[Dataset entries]
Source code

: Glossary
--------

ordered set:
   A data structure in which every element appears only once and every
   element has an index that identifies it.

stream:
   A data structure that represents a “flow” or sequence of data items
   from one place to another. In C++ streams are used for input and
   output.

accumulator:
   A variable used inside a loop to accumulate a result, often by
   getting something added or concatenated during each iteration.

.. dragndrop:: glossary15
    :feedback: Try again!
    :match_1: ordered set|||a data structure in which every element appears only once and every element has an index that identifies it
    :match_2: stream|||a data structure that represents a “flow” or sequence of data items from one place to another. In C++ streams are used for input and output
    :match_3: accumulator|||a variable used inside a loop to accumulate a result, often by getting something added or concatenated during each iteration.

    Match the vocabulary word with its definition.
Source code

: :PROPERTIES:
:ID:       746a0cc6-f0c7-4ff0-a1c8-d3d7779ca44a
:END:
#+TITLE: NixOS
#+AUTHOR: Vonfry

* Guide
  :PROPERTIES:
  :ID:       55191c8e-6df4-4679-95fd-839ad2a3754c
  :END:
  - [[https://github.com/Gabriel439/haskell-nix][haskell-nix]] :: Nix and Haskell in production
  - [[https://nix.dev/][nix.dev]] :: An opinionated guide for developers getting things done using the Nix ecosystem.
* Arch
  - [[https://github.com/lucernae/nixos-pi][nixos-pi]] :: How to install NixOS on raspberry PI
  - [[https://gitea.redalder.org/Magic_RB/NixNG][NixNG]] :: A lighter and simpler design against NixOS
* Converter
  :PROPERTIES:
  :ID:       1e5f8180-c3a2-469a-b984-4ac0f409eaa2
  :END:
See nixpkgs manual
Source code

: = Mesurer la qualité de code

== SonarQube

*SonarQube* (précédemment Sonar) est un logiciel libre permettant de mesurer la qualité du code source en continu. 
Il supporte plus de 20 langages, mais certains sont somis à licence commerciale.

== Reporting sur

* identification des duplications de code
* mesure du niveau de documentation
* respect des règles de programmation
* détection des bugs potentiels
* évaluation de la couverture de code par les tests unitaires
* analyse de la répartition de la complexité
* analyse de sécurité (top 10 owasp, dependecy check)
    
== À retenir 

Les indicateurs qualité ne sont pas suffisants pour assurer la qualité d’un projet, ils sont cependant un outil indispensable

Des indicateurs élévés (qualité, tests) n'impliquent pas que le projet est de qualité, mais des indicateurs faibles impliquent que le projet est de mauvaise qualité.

## [Assignment]
Reproduce every record that appears above, keeping the wording exact.

## [Answer section]
Source code

: Glossary
--------

ordered set:
   A data structure in which every element appears only once and every
   element has an index that identifies it.

stream:
   A data structure that represents a “flow” or sequence of data items
   from one place to another. In C++ streams are used for input and
   output.

accumulator:
   A variable used inside a loop to accumulate a result, often by
   getting something added or concatenated during each iteration.

.. dragndrop:: glossary15
    :feedback: Try again!
    :match_1: ordered set|||a data structure in which every element appears only once and every element has an index that identifies it
    :match_2: stream|||a data structure that represents a “flow” or sequence of data items from one place to another. In C++ streams are used for input and output
    :match_3: accumulator|||a variable used inside a loop to accumulate a result, often by getting something added or concatenated during each iteration.

    Match the vocabulary word with its definition.
Source code

: :PROPERTIES:
:ID:       746a0cc6-f0c7-4ff0-a1c8-d3d7779ca44a
:END:
#+TITLE: NixOS
#+AUTHOR: Vonfry

* Guide
  :PROPERTIES:
  :ID:       55191c8e-6df4-4679-95fd-839ad2a3754c
  :END:
  - [[https://github.com/Gabriel439/haskell-nix][haskell-nix]] :: Nix and Haskell in production
  - [[https://nix.dev/][nix.dev]] :: An opinionated guide for developers getting things done using the Nix ecosystem.
* Arch
  - [[https://github.com/lucernae/nixos-pi][nixos-pi]] :: How to install NixOS on raspberry PI
  - [[https://gitea.redalder.org/Magic_RB/NixNG][NixNG]] :: A lighter and simpler design against NixOS
* Converter
  :PROPERTIES:
  :ID:       1e5f8180-c3a2-469a-b984-4ac0f409eaa2
  :END:
See nixpkgs manual
Source code

: = Mesurer la qualité de code

== SonarQube

*SonarQube* (précédemment Sonar) est un logiciel libre permettant de mesurer la qualité du code source en continu. 
Il supporte plus de 20 langages, mais certains sont somis à licence commerciale.

== Reporting sur

* identification des duplications de code
* mesure du niveau de documentation
* respect des règles de programmation
* détection des bugs potentiels
* évaluation de la couverture de code par les tests unitaires
* analyse de la répartition de la complexité
* analyse de sécurité (top 10 owasp, dependecy check)
    
== À retenir 

Les indicateurs qualité ne sont pas suffisants pour assurer la qualité d’un projet, ils sont cependant un outil indispensable

Des indicateurs élévés (qualité, tests) n'impliquent pas que le projet est de qualité, mais des indicateurs faibles impliquent que le projet est de mauvaise qualité.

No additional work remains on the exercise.